-- What to do --
1: From the splice site text, list the mean splice site score given for each set of exons, with the set it belongs to.
2: Edit the splice site text: write out the part starting at "The potential effects" and ending at "splice enhancer activity).", with "models" changed to "algorithms".
3: Using the splice site text, answer these:
(a) How many constitutive exons are in set A?
(b) How many prediction algorithms were used to test the effects on exonic splice enhancer strength?
(c) Of the six exons that showed allele-specific splicing patterns, how many had patterns correlated with SNPs more than 50 bases from the intron–exon junctions?

-- Study text --
= = =

The distribution of splice site scores was compared using a density plot generated using the statistical package R (http://cran.uk.r-project.org). Each line shows the distribution of splice site scores for three different sets of exons: the black line (set A) shows scores for a genome-wide set of constitutive exons (n=7431), the green line (set B) shows the scores from the experimental test set of exons predicted to be skipped but that did not show skipping in the CEPH system (n = 180), and the red line (set C) represents the scores from the experimental test set that were predicted to be skipped and that actually demonstrated skipping in the CEPH system (n = 70). The distributions of splice site scores for set A (mean 18.5) differed from set B (mean 16.6) and set C (mean score 15.7), p < 0.0001 for both comparisons.

https://doi.org/10.1371/journal.pgen.0030099.g003

The potential effects on exonic splice enhancer strength of the four exonic SNPs shown to correlate with splice pattern were tested using four different prediction algorithms (see Materials and Methods). For two SNPs, no effects were predicted by any of the four models tested. For the other two SNPs, the results were contradictory (different models showed both increased and decreased splice enhancer activity).

There were no differences in the number of SNPs in the 50-bp regions around the intron–exon junction for the 180 exons that did not show alternative splicing in our experimental model, compared to the 70 exons that did. This suggests that using the position of known SNPs to select for exons with allele-specific splicing patterns is unlikely to be fruitful. Furthermore, of the six exons that showed allele-specific splicing patterns, three showed splicing patterns that were correlated with SNPs situated more than 50 bases from the intron–exon junctions.

= = =

[Data extracted from a collection]

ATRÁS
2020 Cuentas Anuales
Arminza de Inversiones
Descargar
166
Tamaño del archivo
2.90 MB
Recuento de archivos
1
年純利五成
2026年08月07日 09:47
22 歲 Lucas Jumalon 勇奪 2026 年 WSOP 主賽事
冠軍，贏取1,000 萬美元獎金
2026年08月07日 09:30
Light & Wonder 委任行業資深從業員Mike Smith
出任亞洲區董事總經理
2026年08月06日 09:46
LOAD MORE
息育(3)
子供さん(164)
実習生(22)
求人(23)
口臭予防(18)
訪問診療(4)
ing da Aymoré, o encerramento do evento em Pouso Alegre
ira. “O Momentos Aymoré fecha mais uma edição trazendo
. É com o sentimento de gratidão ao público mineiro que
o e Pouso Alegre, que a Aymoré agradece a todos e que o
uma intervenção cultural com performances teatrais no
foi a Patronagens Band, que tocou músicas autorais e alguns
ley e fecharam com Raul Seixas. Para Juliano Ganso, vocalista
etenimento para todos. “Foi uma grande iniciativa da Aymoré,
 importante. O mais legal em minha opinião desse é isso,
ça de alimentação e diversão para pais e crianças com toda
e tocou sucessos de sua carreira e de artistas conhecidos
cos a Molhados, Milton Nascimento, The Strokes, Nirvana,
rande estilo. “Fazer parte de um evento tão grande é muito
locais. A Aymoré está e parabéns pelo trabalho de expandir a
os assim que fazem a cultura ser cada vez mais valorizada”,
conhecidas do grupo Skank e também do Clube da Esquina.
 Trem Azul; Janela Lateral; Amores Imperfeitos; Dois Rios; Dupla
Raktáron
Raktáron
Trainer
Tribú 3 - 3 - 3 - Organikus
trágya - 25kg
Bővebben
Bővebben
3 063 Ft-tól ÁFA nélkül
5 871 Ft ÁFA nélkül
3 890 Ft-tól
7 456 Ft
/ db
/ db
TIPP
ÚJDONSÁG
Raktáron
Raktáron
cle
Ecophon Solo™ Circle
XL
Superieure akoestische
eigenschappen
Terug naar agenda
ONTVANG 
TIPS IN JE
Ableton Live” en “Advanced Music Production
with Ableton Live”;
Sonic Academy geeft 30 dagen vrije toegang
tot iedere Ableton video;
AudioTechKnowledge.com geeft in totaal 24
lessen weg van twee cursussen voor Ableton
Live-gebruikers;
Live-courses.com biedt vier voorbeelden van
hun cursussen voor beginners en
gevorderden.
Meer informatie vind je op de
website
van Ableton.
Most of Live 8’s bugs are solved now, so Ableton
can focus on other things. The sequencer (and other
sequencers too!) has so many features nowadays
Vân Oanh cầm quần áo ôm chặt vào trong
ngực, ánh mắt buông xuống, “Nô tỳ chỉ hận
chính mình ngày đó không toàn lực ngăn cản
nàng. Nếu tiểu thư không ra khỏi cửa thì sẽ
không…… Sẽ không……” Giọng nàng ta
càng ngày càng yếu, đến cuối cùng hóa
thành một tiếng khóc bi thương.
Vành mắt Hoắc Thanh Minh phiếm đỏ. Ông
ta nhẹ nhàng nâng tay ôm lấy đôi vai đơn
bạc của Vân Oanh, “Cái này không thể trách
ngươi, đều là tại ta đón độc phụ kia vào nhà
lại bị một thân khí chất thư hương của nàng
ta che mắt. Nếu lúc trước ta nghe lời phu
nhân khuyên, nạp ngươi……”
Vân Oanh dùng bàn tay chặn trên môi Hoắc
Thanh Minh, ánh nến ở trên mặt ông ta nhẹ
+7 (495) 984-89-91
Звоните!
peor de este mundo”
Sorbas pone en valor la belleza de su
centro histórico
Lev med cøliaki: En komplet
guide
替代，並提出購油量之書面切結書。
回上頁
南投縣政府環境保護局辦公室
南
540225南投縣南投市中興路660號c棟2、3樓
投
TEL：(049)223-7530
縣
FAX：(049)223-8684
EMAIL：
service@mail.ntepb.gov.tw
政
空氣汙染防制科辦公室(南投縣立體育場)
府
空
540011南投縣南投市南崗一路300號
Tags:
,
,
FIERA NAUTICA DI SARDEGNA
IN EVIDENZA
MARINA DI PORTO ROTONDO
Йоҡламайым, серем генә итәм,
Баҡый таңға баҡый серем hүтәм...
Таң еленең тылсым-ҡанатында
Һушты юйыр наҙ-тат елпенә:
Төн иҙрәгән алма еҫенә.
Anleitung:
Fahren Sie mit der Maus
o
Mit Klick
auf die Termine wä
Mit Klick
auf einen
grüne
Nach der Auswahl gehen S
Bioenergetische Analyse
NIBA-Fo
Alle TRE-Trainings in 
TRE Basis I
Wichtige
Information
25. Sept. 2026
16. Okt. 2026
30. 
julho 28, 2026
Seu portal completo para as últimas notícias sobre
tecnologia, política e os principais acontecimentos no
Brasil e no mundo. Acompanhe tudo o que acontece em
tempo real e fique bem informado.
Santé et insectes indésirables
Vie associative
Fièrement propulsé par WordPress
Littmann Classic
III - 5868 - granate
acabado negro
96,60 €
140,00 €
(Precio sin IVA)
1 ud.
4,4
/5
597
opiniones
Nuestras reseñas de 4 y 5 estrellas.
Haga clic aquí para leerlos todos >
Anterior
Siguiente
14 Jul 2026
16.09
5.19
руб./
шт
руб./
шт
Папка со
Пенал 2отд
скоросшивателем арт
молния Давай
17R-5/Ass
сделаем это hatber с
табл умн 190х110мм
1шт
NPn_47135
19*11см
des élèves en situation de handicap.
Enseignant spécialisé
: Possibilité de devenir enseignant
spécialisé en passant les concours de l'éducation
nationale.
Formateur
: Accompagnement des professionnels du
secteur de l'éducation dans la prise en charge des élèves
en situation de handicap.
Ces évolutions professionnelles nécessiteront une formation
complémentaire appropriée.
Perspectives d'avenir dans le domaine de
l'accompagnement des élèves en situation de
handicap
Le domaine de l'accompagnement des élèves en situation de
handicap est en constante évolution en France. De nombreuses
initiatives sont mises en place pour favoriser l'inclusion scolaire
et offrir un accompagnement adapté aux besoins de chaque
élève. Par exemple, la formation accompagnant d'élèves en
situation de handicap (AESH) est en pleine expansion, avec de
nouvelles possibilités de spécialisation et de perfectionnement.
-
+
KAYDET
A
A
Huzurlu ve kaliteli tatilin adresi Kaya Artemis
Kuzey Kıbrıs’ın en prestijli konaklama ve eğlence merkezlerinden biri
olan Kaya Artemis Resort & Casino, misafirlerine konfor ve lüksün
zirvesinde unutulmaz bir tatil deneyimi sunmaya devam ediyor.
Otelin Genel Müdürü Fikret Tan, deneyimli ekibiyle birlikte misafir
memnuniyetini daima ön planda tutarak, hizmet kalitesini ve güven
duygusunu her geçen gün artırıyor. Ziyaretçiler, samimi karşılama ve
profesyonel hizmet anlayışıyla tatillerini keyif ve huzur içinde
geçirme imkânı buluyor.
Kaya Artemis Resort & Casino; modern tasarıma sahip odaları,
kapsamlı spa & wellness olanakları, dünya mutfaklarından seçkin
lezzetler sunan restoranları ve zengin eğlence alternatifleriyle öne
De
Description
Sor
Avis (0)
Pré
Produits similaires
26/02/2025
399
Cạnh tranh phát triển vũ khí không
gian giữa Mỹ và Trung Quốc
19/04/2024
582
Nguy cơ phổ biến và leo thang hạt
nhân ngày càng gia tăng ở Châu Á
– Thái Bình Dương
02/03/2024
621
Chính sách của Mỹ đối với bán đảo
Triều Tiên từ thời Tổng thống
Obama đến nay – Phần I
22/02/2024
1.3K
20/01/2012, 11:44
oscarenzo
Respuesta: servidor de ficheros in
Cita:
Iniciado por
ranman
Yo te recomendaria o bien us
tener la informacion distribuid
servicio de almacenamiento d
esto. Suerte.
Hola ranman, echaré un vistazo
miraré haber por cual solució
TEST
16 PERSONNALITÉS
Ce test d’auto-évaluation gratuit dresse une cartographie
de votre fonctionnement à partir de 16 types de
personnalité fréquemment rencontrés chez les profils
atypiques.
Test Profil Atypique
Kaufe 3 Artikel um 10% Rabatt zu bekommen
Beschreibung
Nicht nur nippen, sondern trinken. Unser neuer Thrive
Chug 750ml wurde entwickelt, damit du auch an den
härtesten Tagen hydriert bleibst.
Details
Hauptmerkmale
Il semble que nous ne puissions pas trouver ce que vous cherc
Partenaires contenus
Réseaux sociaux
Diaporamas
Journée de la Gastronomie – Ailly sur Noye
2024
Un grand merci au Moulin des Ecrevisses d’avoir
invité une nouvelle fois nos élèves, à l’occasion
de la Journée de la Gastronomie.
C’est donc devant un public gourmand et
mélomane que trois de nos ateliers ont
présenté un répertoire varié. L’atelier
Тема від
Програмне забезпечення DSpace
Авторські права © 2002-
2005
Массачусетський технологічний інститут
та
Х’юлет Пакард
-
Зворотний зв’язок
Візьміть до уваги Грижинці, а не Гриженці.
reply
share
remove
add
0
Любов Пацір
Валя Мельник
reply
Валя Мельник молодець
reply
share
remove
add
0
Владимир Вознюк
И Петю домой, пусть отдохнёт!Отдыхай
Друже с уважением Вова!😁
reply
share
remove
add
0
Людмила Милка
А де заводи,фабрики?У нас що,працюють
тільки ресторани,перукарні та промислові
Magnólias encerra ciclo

= = =

-- Responses in order --
1:
Set A: 18.5
Set B: 16.6
Set C: 15.7

2:
The potential effects on exonic splice enhancer strength of the four exonic SNPs shown to correlate with splice pattern were tested using four different prediction algorithms (see Materials and Methods). For two SNPs, no effects were predicted by any of the four algorithms tested. For the other two SNPs, the results were contradictory (different algorithms showed both increased and decreased splice enhancer activity).

3:
(a) 7431
(b) Four
(c) Three